The performance fees charged by this group of funds range from 21% up to 60%. Funds which charge greater performance incentives offset higher performance fees with reductions on the management fee, with mean management fee charged by this group of funds standing at 1.51% (significantly lower than the industry wide mean of 1.64%). A fifth of all these high-performance fee funds charge no management fee at all. Forty-six percent of these high-performance fee funds employ either a high watermark or a hurdle rate. This is a higher proportion of funds with hurdles or HWMs to the rest of the industry, indicating that these funds which charge greater than 20% performance fee incentives couple this with more rigorous performance objectives.

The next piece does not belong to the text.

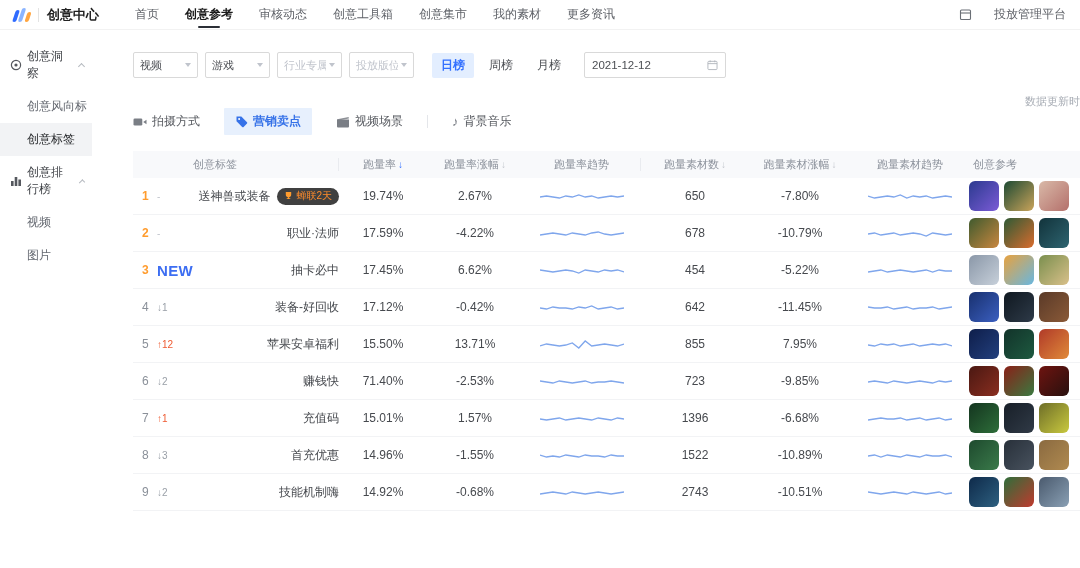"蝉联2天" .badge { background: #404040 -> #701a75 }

Do these funds which charge higher fees generate stronger returns for their investors? Annualised over two-, three-, and five-year periods these funds which charge fees greater than 20% consistently outperform those funds with performance fees of 20% and lower (for instance annualised returns over a 2-year period is 6.25% for high performance fee funds compared to 4.18% for funds which charge 20% or lower performance fees). When examining the Sharpe-ratio of funds charging over 20% performance fees compared to the fund with 20% or lower performance fees, the Sharpe-ratio is three times higher than the wider hedge fund industry; 1.2 compared to 0.42 for the wider hedge fund industry. These figures show that funds who charge performance fees greater than 20% are able to create greater risk adjusted returns.

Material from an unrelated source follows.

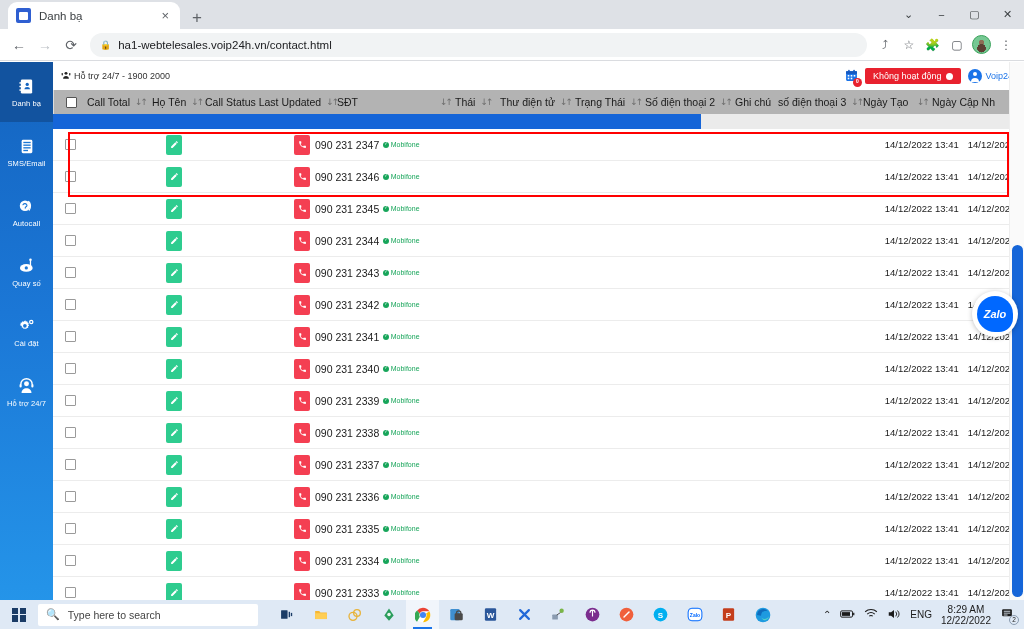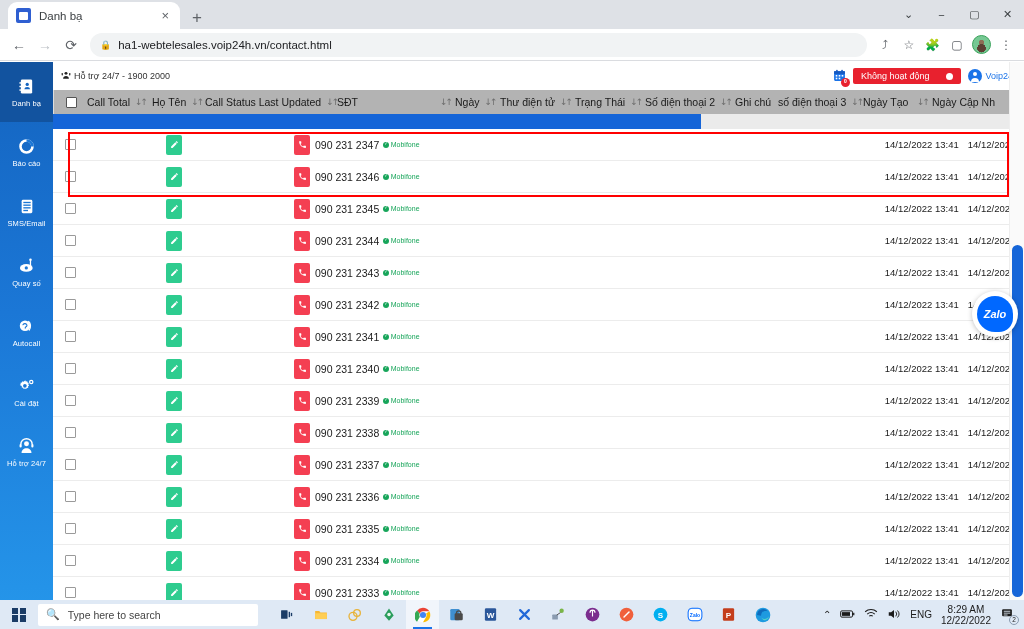"Không hoạt động" .status-pill { gap: 17px -> 5px }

Funds which charge performance incentives of greater than 20% buck the current trend towards lower fees in light of growing investor calls for fee reduction and poor performance in a difficult returns environment. With some funds even charging up to 60% performance fees can managers attract investors? The returns generated by these higher-performance incentive vehicles are certainly attractive as they consistently outperform funds which charge lower fees over all time periods, as well as providing stronger risk-adjusted returns. This increased potential for stronger performance, coupled with the increased occurrence of lower or no management fee, can make these funds which charge performance fees over 20% attractive to those investors which seek high returns and are willing to reward managers which provide demanding performance objectives or hurdles which have been satisfied.